Common sense says no, right?
Two Chinese researchers from Shanghai Jiao Tong University, who wrote a paper titled "Automated Inference on Criminality using Face Images.", say differently.
The authors stated, "We are the first to study automated face-induced inference on criminality free of any biases of subjective judgments of human observers. By extensive experiments and vigorous cross validations, we have demonstrated that via supervised machine learning, data-driven face classifiers are able to make reliable inference on criminality."
...they used standard ID photographs (not mugshots) of Chinese males between the ages of 18 and 55. The men did not have facial hair,
("We stress that the criminal face images in Sc are normal ID photos not police mugshots," wrote the researchers.) MIT Technology Review picked up on their methods: "They then used 90 percent of these images to train a convolutional neural network to recognize the difference and then tested the neural net on the remaining 10 percent of the images." Results? They said that the classifiers performed "consistently well" and produced "evidence for the validity of automated face-induced inference on criminality."
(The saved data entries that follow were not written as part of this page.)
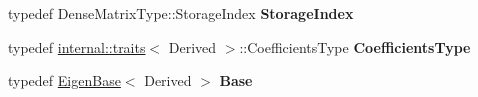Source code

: \begin{DoxyCompactItemize}
typedef Dense\+Matrix\+Type\+::\+Storage\+Index {\bfseries Storage\+Index}
\item 
\mbox{\label{class_eigen_1_1internal_1_1_band_matrix_base_a17c354627a5d45343b09ed4254b2871c}} 
typedef \hyperlink{struct_eigen_1_1internal_1_1traits}{internal\+::traits}$<$ Derived $>$\+::Coefficients\+Type {\bfseries Coefficients\+Type}
\item 
\mbox{\label{class_eigen_1_1internal_1_1_band_matrix_base_af06810be4827bc9268e0d02fea6b4e62}} 
typedef \hyperlink{group___core___module_struct_eigen_1_1_eigen_base}{Eigen\+Base}$<$ Derived $>$ {\bfseries Base}
\end{DoxyCompactItemize}
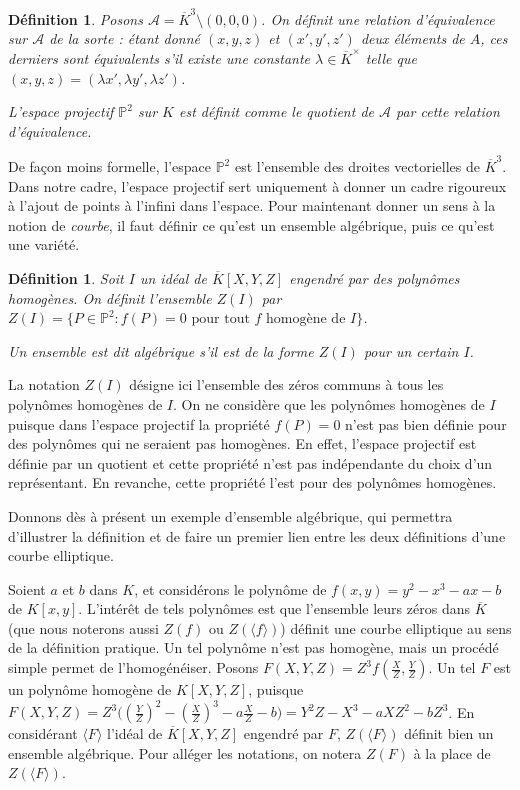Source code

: \documentclass{article}
\theoremstyle{plain}%
\newtheorem{deff}[thm]{Définition}
\theoremstyle{definition}%
\newcommand{\ol}{\overline}
\begin{document}
\begin{deff}
  Posons $\mathcal{A} = \ol K^3\setminus(0, 0, 0)$. On définit une relation d'équivalence sur $\mathcal A$ de la sorte : étant donné $(x, y, z)$ et $(x', y', z')$ deux éléments de $A$, ces derniers sont équivalents s'il existe une constante $\lambda\in\ol K^\times$ telle que $(x, y, z) = (\lambda x', \lambda y', \lambda z')$.

  L'espace projectif $\mathbb P^2$ sur $K$ est définit comme le quotient de $\mathcal A$ par cette relation d'équivalence. 
\end{deff}

De façon moins formelle, l'espace $\mathbb P^2$ est l'ensemble des droites vectorielles de $\ol K^3$. Dans notre cadre, l'espace projectif sert uniquement à donner un cadre rigoureux à l'ajout de points à l'infini dans l'espace. Pour maintenant donner un sens à la notion de \emph{courbe}, il faut définir ce qu'est un ensemble algébrique, puis ce qu'est une variété.

\begin{deff}
  Soit $I$ un idéal de $\ol K[X, Y, Z]$ engendré par des polynômes homogènes. On définit l'ensemble $Z(I)$ par $Z(I) = \{ P\in \mathbb{P}^2 : f(P) = 0 \text{ pour tout } f \text{ homogène de } I \}$.

  Un ensemble est dit algébrique s'il est de la forme $Z(I)$ pour un certain $I$.
\end{deff}

La notation $Z(I)$ désigne ici l'ensemble des zéros communs à tous les polynômes homogènes de $I$. On ne considère que les polynômes homogènes de $I$ puisque dans l'espace projectif la propriété $f(P) = 0$ n'est pas bien définie pour des polynômes qui ne seraient pas homogènes. 
En effet, l'espace projectif est définie par un quotient et cette propriété n'est pas indépendante du choix d'un représentant. En revanche, cette propriété l'est pour des polynômes homogènes.

Donnons dès à présent un exemple d'ensemble algébrique, qui permettra d'illustrer la définition et de faire un premier lien entre les deux définitions d'une courbe elliptique.

Soient $a$ et $b$ dans $K$, et considérons le polynôme de $f(x, y) = y^2 -x^3 -ax -b$ de $K[x, y]$. 
L'intérêt de tels polynômes est que l'ensemble leurs zéros dans $\ol K$ (que nous noterons aussi $Z(f)$ ou $Z(\langle f \rangle)$) définit une courbe elliptique au sens de la définition pratique.  
Un tel polynôme n'est pas homogène, mais un procédé simple permet de l'homogénéiser. 
Posons $F(X, Y, Z) = Z^3f(\frac{X}{Z}, \frac{Y}{Z})$. 
Un tel $F$ est un polynôme homogène de $K[X, Y, Z]$, puisque $F(X, Y, Z) = Z^3\big((\frac{Y}{Z})^2 - (\frac{X}{Z})^3 -a\frac{X}{Z}-b\big) = Y^2Z - X^3 -aXZ^2 -bZ^3$. 
En considérant $\langle F \rangle$ l'idéal de $\ol K[X, Y, Z]$ engendré par $F$, $Z(\langle F \rangle)$ définit bien un ensemble algébrique. Pour alléger les notations, on notera $Z(F)$ à la place de $Z(\langle F\rangle)$. 
\end{document}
MIT Technology Review's discussion of their findings in "Emerging Technology from the arXiv," said that the pair found that "the neural network could correctly identify criminals and noncriminals with an accuracy of 89.5 percent."
The MIT Conclusion
Of course, this work needs to be set on a much stronger footing. It needs to be reproduced with different ages, sexes, ethnicities, and so on. And on much larger data sets." Also, said the report, "All this heralds a new era of anthropometry, criminal or otherwise," and there is room for more research "as machines become more capable."